Other A-listers picked seemingly to brighten the ceremony include Johnny Depp and Angelina Jolie, both nominated in 2011 for Florian Henckel von Donnersmarck’s The Tourist. That year’s awards rather ingloriously included both The Tourist and old-lags action comedy RED in the musical or comedy best picture category, alongside Alice In Wonderland (arguably one of Tim Burton’s lesser creative achievements) and the rather preposterous Cher/Christina Aguilera vehicle Burlesque. Blushes were spared when Lisa Cholodenko’s justly admired The Kids Are All Right won the category.

The actor races

As late as mid-November, this year’s actor category was still being dominated by the leading males of a pair of fall festival titles —Bradley Cooper for A Star Is Born and Viggo Mortensen for Green Book — with a late surge from Rami Malek for Bohemian Rhapsody pushing the relative youngster into the top three among awards handicappers. Then Adam McKay’s ViceThe Big Short director’s film about George W Bush’s vice-president Dick Cheney — started showing to press and industry audiences, generating major buzz for the lead performance from a physically transformed Christian Bale.
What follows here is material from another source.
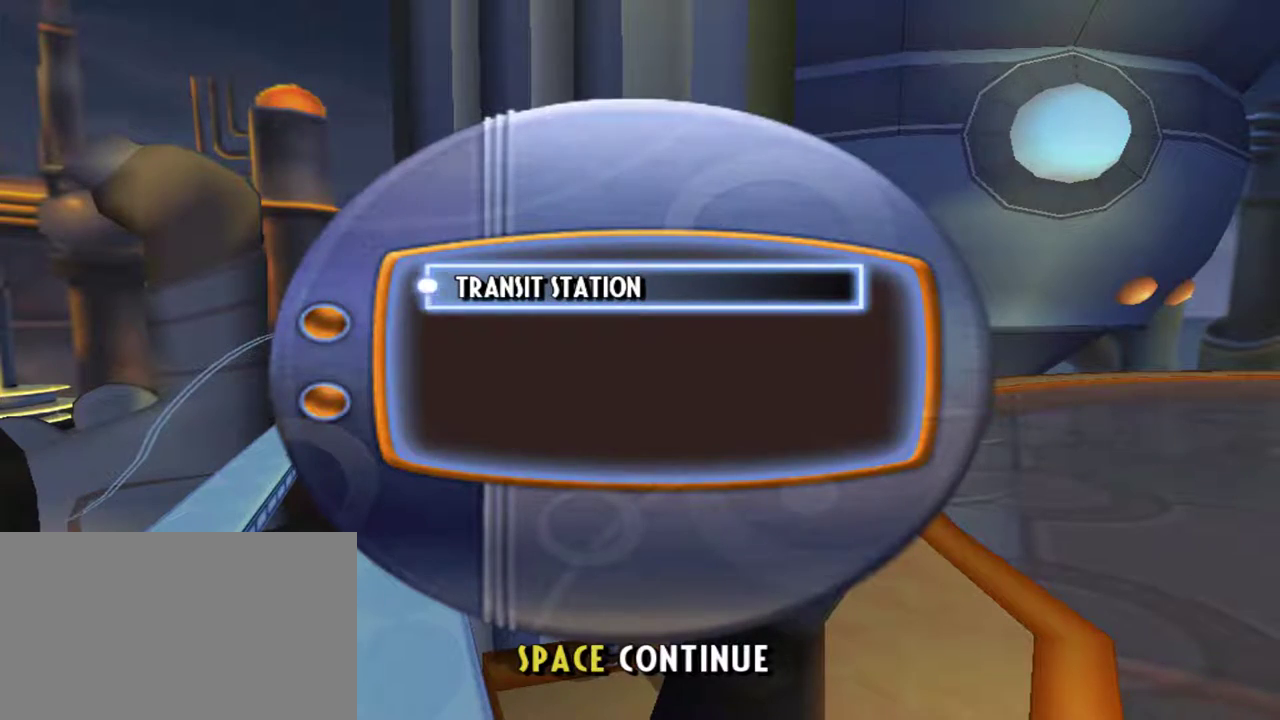
{"keys": ["d", "space"], "mouse": [], "events": [[267, "d", "down"], [267, "space", "down"]]}
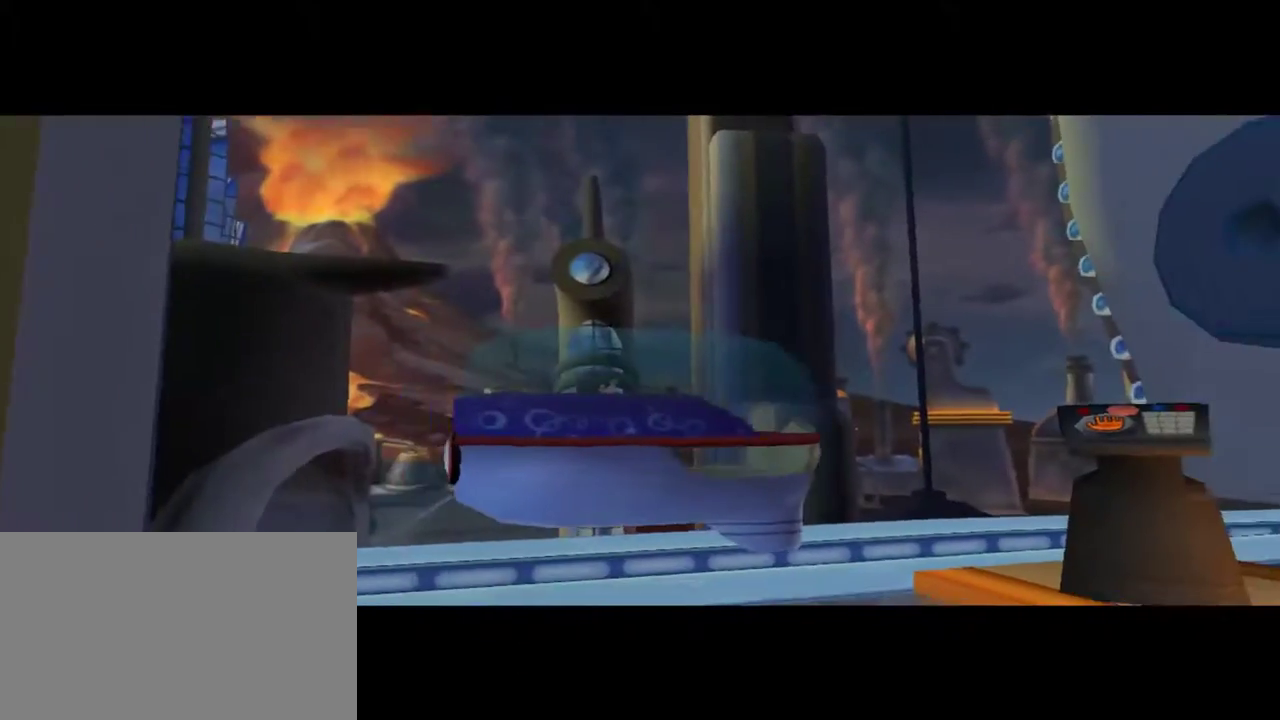
{"keys": ["d", "space"], "mouse": [], "events": []}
Like The Big Short, Plan B and Annapurna Pictures’ Vice has been submitted to the Globes as a comedy — but early reactions reveal that the film is significantly less comedic than his takedown of the 2008 financial crisis. In the comedy or musical category, Bale would likely face competition from Mortensen, but most of the other leading actor contenders this year are in dramas, including Hugh Jackman for The Front Runner, Ryan Gosling for First Man, Ethan Hawke for First Reformed and John David Washington for BlacKkKlansman — momentum on the latter name, however, hitting a speed bump this month when the actor missed out on an Independent Spirit nomination.

Lucas Hedges, who is in contention for both Boy Erased and Ben Is Back, may compete against himself and split his vote. In comedy, a spot on the actor roster could easily fall to Stan & Ollie’s Steve Coogan, who picked up one of the film’s seven nominations at the British Independent Film Awards.

The route to December 6’s Globes nominations announcement will pass early markers of variable significance such as the National Board of Review’s top 10 list (on November 27) and the New York Film Critics Circle’s annual picks (November 29). Whatever comes to pass with the 2019 Globes, it seems likely that this time some real attention will be paid to the comedy or musical category, and not just — as has often been the case — in drama.

It has been exactly seven years since a film won the best picture Globe for comedy or musical and then snagged the best picture Oscar — The Artist in 2012. Birdman was a Globe-nominated (but not winning) comedy that went on to snag the best picture Oscar in 2015. The makers and backers of such leading Academy Awards contenders as The Favourite, Green Book and Vice will be hoping that Oscar voters are now ready to get that comedic itch again.